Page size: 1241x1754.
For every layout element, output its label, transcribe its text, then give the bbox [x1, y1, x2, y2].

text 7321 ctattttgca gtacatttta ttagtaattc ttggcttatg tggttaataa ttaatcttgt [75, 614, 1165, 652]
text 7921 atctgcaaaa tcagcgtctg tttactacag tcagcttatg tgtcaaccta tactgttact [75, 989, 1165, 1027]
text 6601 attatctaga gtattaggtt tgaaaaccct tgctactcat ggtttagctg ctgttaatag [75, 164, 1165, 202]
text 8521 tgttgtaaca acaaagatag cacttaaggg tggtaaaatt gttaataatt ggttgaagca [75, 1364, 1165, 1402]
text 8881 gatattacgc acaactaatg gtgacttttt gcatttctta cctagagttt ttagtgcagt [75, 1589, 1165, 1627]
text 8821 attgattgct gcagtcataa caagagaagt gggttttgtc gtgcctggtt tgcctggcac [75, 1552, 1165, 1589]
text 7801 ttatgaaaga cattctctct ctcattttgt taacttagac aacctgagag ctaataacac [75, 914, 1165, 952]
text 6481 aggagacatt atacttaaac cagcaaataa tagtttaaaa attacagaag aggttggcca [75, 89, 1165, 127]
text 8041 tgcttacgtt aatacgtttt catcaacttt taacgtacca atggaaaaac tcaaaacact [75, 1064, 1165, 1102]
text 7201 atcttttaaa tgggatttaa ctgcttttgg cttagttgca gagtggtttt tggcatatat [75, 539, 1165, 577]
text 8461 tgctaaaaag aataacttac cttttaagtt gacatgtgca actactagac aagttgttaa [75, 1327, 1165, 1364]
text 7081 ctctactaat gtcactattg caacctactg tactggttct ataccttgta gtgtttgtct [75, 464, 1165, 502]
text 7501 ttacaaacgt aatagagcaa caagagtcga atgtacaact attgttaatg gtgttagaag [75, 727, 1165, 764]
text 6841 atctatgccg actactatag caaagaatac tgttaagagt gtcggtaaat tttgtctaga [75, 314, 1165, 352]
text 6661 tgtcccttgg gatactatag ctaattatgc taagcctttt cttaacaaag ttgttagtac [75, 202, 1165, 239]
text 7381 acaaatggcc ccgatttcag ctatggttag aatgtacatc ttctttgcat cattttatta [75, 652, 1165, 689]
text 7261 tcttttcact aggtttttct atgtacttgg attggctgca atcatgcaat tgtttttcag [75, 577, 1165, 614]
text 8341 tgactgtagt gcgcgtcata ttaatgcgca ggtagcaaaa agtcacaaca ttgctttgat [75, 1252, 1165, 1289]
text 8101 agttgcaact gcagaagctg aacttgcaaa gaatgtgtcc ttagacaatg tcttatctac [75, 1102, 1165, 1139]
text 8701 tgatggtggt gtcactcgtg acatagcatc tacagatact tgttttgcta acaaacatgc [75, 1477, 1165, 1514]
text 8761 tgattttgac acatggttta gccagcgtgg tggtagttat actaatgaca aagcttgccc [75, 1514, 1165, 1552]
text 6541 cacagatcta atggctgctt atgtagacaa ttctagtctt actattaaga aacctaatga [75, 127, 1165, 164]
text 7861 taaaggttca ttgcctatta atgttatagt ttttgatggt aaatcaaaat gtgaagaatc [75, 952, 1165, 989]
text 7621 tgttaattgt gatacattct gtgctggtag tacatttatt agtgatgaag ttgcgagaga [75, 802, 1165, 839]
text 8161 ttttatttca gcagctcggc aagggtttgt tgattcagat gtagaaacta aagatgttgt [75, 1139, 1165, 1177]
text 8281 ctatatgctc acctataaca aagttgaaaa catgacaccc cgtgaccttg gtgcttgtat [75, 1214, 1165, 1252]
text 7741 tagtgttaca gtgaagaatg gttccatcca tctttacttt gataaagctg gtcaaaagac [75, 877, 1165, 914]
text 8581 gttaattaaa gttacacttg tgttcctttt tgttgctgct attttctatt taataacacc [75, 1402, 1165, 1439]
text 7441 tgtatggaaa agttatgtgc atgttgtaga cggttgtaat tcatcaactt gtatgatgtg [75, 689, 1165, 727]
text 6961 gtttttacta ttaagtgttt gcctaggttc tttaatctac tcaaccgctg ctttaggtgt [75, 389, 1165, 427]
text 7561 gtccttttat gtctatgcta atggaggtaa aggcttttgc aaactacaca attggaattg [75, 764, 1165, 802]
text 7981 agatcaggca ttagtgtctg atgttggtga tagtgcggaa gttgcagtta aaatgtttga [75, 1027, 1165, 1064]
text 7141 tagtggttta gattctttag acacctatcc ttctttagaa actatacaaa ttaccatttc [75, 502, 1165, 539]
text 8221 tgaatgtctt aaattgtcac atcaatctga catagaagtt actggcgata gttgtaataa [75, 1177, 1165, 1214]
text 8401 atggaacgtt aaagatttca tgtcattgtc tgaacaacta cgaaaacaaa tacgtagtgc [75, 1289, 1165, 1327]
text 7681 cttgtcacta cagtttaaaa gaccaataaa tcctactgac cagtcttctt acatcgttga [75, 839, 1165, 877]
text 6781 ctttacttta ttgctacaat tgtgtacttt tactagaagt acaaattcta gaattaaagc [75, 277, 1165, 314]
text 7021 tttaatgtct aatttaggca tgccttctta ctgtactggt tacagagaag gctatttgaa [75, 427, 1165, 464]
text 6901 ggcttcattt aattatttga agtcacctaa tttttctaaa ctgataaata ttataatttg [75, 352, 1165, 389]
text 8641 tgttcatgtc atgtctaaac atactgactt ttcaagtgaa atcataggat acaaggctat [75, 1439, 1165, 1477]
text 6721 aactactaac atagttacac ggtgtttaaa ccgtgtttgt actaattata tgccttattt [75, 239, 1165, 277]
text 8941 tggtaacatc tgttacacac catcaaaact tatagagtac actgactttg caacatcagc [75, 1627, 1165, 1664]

============

## ACTIVITY
Your response must consist of all the records, retyped exactly.

## TASK SOLUTION
Page size: 1241x1754.
For every layout element, output its label, transcribe its text, then give the bbox [x1, y1, x2, y2].

text 7321 ctattttgca gtacatttta ttagtaattc ttggcttatg tggttaataa ttaatcttgt [75, 614, 1165, 652]
text 7921 atctgcaaaa tcagcgtctg tttactacag tcagcttatg tgtcaaccta tactgttact [75, 989, 1165, 1027]
text 6601 attatctaga gtattaggtt tgaaaaccct tgctactcat ggtttagctg ctgttaatag [75, 164, 1165, 202]
text 8521 tgttgtaaca acaaagatag cacttaaggg tggtaaaatt gttaataatt ggttgaagca [75, 1364, 1165, 1402]
text 8881 gatattacgc acaactaatg gtgacttttt gcatttctta cctagagttt ttagtgcagt [75, 1589, 1165, 1627]
text 8821 attgattgct gcagtcataa caagagaagt gggttttgtc gtgcctggtt tgcctggcac [75, 1552, 1165, 1589]
text 7801 ttatgaaaga cattctctct ctcattttgt taacttagac aacctgagag ctaataacac [75, 914, 1165, 952]
text 6481 aggagacatt atacttaaac cagcaaataa tagtttaaaa attacagaag aggttggcca [75, 89, 1165, 127]
text 8041 tgcttacgtt aatacgtttt catcaacttt taacgtacca atggaaaaac tcaaaacact [75, 1064, 1165, 1102]
text 7201 atcttttaaa tgggatttaa ctgcttttgg cttagttgca gagtggtttt tggcatatat [75, 539, 1165, 577]
text 8461 tgctaaaaag aataacttac cttttaagtt gacatgtgca actactagac aagttgttaa [75, 1327, 1165, 1364]
text 7081 ctctactaat gtcactattg caacctactg tactggttct ataccttgta gtgtttgtct [75, 464, 1165, 502]
text 7501 ttacaaacgt aatagagcaa caagagtcga atgtacaact attgttaatg gtgttagaag [75, 727, 1165, 764]
text 6841 atctatgccg actactatag caaagaatac tgttaagagt gtcggtaaat tttgtctaga [75, 314, 1165, 352]
text 6661 tgtcccttgg gatactatag ctaattatgc taagcctttt cttaacaaag ttgttagtac [75, 202, 1165, 239]
text 7381 acaaatggcc ccgatttcag ctatggttag aatgtacatc ttctttgcat cattttatta [75, 652, 1165, 689]
text 7261 tcttttcact aggtttttct atgtacttgg attggctgca atcatgcaat tgtttttcag [75, 577, 1165, 614]
text 8341 tgactgtagt gcgcgtcata ttaatgcgca ggtagcaaaa agtcacaaca ttgctttgat [75, 1252, 1165, 1289]
text 8101 agttgcaact gcagaagctg aacttgcaaa gaatgtgtcc ttagacaatg tcttatctac [75, 1102, 1165, 1139]
text 8701 tgatggtggt gtcactcgtg acatagcatc tacagatact tgttttgcta acaaacatgc [75, 1477, 1165, 1514]
text 8761 tgattttgac acatggttta gccagcgtgg tggtagttat actaatgaca aagcttgccc [75, 1514, 1165, 1552]
text 6541 cacagatcta atggctgctt atgtagacaa ttctagtctt actattaaga aacctaatga [75, 127, 1165, 164]
text 7861 taaaggttca ttgcctatta atgttatagt ttttgatggt aaatcaaaat gtgaagaatc [75, 952, 1165, 989]
text 7621 tgttaattgt gatacattct gtgctggtag tacatttatt agtgatgaag ttgcgagaga [75, 802, 1165, 839]
text 8161 ttttatttca gcagctcggc aagggtttgt tgattcagat gtagaaacta aagatgttgt [75, 1139, 1165, 1177]
text 8281 ctatatgctc acctataaca aagttgaaaa catgacaccc cgtgaccttg gtgcttgtat [75, 1214, 1165, 1252]
text 7741 tagtgttaca gtgaagaatg gttccatcca tctttacttt gataaagctg gtcaaaagac [75, 877, 1165, 914]
text 8581 gttaattaaa gttacacttg tgttcctttt tgttgctgct attttctatt taataacacc [75, 1402, 1165, 1439]
text 7441 tgtatggaaa agttatgtgc atgttgtaga cggttgtaat tcatcaactt gtatgatgtg [75, 689, 1165, 727]
text 6961 gtttttacta ttaagtgttt gcctaggttc tttaatctac tcaaccgctg ctttaggtgt [75, 389, 1165, 427]
text 7561 gtccttttat gtctatgcta atggaggtaa aggcttttgc aaactacaca attggaattg [75, 764, 1165, 802]
text 7981 agatcaggca ttagtgtctg atgttggtga tagtgcggaa gttgcagtta aaatgtttga [75, 1027, 1165, 1064]
text 7141 tagtggttta gattctttag acacctatcc ttctttagaa actatacaaa ttaccatttc [75, 502, 1165, 539]
text 8221 tgaatgtctt aaattgtcac atcaatctga catagaagtt actggcgata gttgtaataa [75, 1177, 1165, 1214]
text 8401 atggaacgtt aaagatttca tgtcattgtc tgaacaacta cgaaaacaaa tacgtagtgc [75, 1289, 1165, 1327]
text 7681 cttgtcacta cagtttaaaa gaccaataaa tcctactgac cagtcttctt acatcgttga [75, 839, 1165, 877]
text 6781 ctttacttta ttgctacaat tgtgtacttt tactagaagt acaaattcta gaattaaagc [75, 277, 1165, 314]
text 7021 tttaatgtct aatttaggca tgccttctta ctgtactggt tacagagaag gctatttgaa [75, 427, 1165, 464]
text 6901 ggcttcattt aattatttga agtcacctaa tttttctaaa ctgataaata ttataatttg [75, 352, 1165, 389]
text 8641 tgttcatgtc atgtctaaac atactgactt ttcaagtgaa atcataggat acaaggctat [75, 1439, 1165, 1477]
text 6721 aactactaac atagttacac ggtgtttaaa ccgtgtttgt actaattata tgccttattt [75, 239, 1165, 277]
text 8941 tggtaacatc tgttacacac catcaaaact tatagagtac actgactttg caacatcagc [75, 1627, 1165, 1664]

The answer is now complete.